The six directions are, of course, another way of talking about the three-dimensional aspect of movement, that defines any efficient use of body mass and mechanics for qigong and martial purposes.
When you sum it up on paper, these six directions are:
• Up and down: the prime motivation in physical terms for this dimensional pair is the ming-men (small of the back) as well as themuscles of the abdomen. While the arms will move up and down, partly because of this mechanism and partly because of the shoulders and elbows, this space between the hip bones and the ribcage plays a crucial factor in separating internal body mechanics from a more segmented and cruder approach.

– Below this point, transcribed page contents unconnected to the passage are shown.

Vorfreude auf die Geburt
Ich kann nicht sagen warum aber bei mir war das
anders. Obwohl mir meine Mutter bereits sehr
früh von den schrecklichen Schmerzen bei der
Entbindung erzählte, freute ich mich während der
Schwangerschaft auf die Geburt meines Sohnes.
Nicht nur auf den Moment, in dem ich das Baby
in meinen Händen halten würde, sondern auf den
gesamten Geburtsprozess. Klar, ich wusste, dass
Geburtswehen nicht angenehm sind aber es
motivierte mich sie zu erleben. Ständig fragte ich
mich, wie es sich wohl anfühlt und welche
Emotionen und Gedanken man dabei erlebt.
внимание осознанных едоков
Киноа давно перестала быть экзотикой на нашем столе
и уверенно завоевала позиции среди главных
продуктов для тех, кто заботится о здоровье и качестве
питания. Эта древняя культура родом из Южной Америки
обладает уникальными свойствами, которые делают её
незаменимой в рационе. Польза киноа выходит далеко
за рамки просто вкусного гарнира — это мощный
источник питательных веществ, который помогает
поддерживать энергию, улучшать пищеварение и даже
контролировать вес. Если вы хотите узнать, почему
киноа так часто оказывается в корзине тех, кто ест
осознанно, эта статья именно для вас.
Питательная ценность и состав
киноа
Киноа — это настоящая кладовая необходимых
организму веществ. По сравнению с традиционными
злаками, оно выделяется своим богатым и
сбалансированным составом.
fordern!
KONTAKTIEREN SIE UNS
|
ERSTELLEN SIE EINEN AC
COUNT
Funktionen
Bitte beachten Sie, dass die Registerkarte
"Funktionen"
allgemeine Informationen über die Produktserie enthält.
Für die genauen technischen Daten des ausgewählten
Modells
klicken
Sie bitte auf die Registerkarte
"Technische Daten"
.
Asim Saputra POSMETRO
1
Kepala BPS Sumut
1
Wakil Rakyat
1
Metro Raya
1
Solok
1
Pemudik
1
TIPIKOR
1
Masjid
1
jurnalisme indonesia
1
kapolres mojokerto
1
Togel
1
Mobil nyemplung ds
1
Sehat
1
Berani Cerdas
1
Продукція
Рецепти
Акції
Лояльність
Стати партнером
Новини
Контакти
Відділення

• To the left and to the right: in simple terms this is related to turning the hips and shoulders, or the waist area alone, from side-to-side as necessary. Again, connecting the minimal use of the arms to this movement is what makes the internal approach different from a more segmented/cruder approach.
• Forward and back: in simple terms this relates to shifting the body weight forward and back, as well as stepping forward and back. When you add the use of the waist for side to side movement and the use of ming-men for up and down movement, you begin to get the kind of physical co-ordination that is the foundation of any internal art.
Of course, it is much easier to write this or to read it than to understand what is being described on an experiential level. A simple demonstration by an instructor who can actually do the above is worth 10,000 words that the reader will only understand in his head.